5. Antropologi Pisikologi Pertama kali dibangun di Amerika
Serikat pada tahun 1920-an, pada mulanya disebut “kebudayaan dan kepribadian”.
Antropologi psikologi mengekspresikan dirinya kedalam tiga hal besar : hubungan
antara kebudayaan manusia dan hakikat manusia, hubungan antara kebudayaan dan
individu, dan hubungan antara kebudayaan dan kepribadian khas masyarakat.
Penelitian dalam antropologi psikologi terutama terletak pada konsep-konsep dan
teknik-teknik yang dikembangkan dalam psikologi. Kedua tokoh kunci dalam
sejarah paradigma ini adalah Margaret Mead (1928) dan Ruth Benedict (1934).
Paradigma ini masih cukup berpengaruh hingga pertengahan tahun 1980-an, tetapi
kemudian surut setelah itu.
6. Strukturalisme Paradigma ini dibangun oleh ahli
antropologi Perancis Claude Levi-Strauss (1963;1976).
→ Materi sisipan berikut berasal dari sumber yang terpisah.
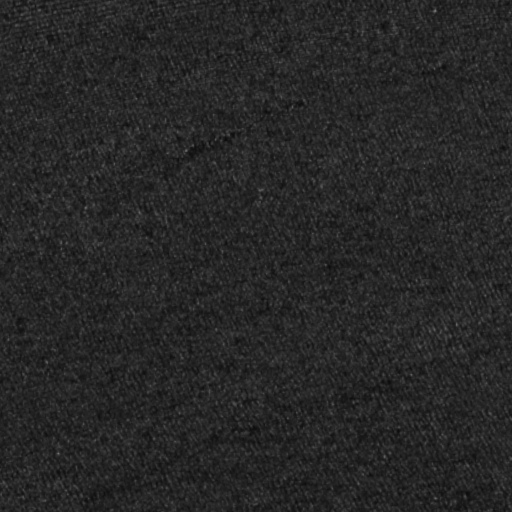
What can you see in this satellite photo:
river: (256, 233)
Strukturalisme adalah
strategi penelitian untuk mengungkapkan struktur pikiran manusia-yakni,
struktur dari poses pikiran manusia-yang oleh kaum strukturalis dipandang sama
secara lintas budaya. Strukturalisme berasumsi bahwa pikiran manusia senantiasa
distrukturkan menurut oposisi binari, dan kaum strukturalis mengklaim bahwa
oposisi-oposisi tersebut tercermin dalam berbagai variasi fenomena kebudayaan,
termasuk bahasa, mitologi, kekerabatan, dan makanan.
7. Materalisme Dialektik Prinsip-prinsip teoritis mendasar
dari paradigma ini pertama kali diartikulasikan oleh Karl Marx lebih dari
seabab yang lalu. Materalisme dialetik berupaya menjelaskan alasan-alasan
terjadinya perubahan dan perkembangan system sosial budaya. Para pendukung
paradigma ini berpendapat bahwa suatu struktur dan ideology suatu masyarakat
ditentukan oleh mode produksi dan yakin bahwa masyarakat kapitalis memiliki
benih-benih destruksinya sendiri dalam “kontradiksi” yang melekat antara keinginan
akan keuntungan dan kebutuhan untuk mengeksploitasi tenaga kerja. Banyak
antropolog masa kini diilhami oleh paradigma ini, termasuk misalnya Marshall
Sahlins (1976). Salah satu kritik yang penting dan dikonsepsikan dengan baik
terhadap paradigma ini adalah dari Marvin Harris (1979:141-164).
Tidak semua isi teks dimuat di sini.